3)      Call media out

  • When a media organisation publishes Bob McCoskrie’s hate for no reason at all other than that he called them and they knew it would get them some page views – call them on it. Email them and ask them not to use their platform to attack defenceless children.
  • Gender Minorities Aotearoa have a great guide for advocacy here. It is an amazing resource that outlines how to: Write a letter to the editor, Make a media release/press release, and Make a submission to parliament.
  • Report them to the Press Council – Complaints about Bob’s latest hate campaign against a child hosted by NZ Herald could be laid under principle three: In cases involving children and young people editors must demonstrate an exceptional degree of public interest to override the interests of the child or young person. 
  • Make complaints about hateful reporting to the Human Rights Commission – Article 8 of the Human Rights Act 1998 states “Everyone has the right to respect for his private and family life, his home and his correspondence.” As TransMediaWatch [pdf] says: “Being trans does not negate a person’s right to privacy any more than race, disability or any other such naturally occurring characteristic”.
  • If they insist on publishing hate speech then you should insist that they use factual information in their stories – rather than just Bob’s hysterical disgusting red-faced ranting.
  • Insist they use the correct language and terminology when reporting about transgender, intersex and takatāpui children.

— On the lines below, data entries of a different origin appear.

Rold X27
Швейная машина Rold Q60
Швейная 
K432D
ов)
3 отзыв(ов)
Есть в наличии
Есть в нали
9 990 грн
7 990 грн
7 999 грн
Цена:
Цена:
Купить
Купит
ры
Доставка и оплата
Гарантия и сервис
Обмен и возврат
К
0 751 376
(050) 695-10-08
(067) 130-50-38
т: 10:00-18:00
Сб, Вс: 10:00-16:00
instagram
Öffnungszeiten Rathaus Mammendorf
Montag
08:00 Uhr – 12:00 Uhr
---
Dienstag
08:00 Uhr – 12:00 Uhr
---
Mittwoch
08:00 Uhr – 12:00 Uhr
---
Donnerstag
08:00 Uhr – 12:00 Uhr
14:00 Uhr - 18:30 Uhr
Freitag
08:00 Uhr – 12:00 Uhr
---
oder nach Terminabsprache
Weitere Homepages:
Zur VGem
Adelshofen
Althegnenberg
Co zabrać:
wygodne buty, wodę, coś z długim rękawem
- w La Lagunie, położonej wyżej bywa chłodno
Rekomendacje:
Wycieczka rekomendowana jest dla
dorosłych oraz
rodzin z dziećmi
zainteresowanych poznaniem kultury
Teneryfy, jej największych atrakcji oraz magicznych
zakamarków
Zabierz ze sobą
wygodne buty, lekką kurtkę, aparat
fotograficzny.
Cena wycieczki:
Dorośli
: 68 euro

4)     Donate, donate, donate!

  • Every time that stain on humanity Bob opens his horrible mouth I donate to an organisation that saves the lives of kids. Donate to places like Rainbow Youth, InsideOut,Gender Minorities Aotearoa, Outline or any other community organisation listed here.
  • If you can’t make a donation, support initiatives like the I’m Local Project. The I’m Local Project aims to help queer & gender diverse youth all over Aotearoa to feel valued, recognised and supported in their local communities. It focuses on contacting high schools, medical centres, hospitals, libraries, marae and community centres in more rural or isolated area of Aotearoa and supplying them with free resources about gender and sexuality.
  • You can join the I’m Local Project for free resources. Spread the word – get your employer, kindy, school, GP, everybody to get on board.
  • If you donate to Rainbow Youth you can even make the donation on Bob’s behalf.

All of the groups I’ve mentioned in this post are full of the most incredible people. They are saving the lives of our kids. They are doing everything they can to protect our kids. Kids are dying because of hate.

If you’re not already fighting for these kids, you need to be.

Don’t just get angry – do something. Act and protect our kids.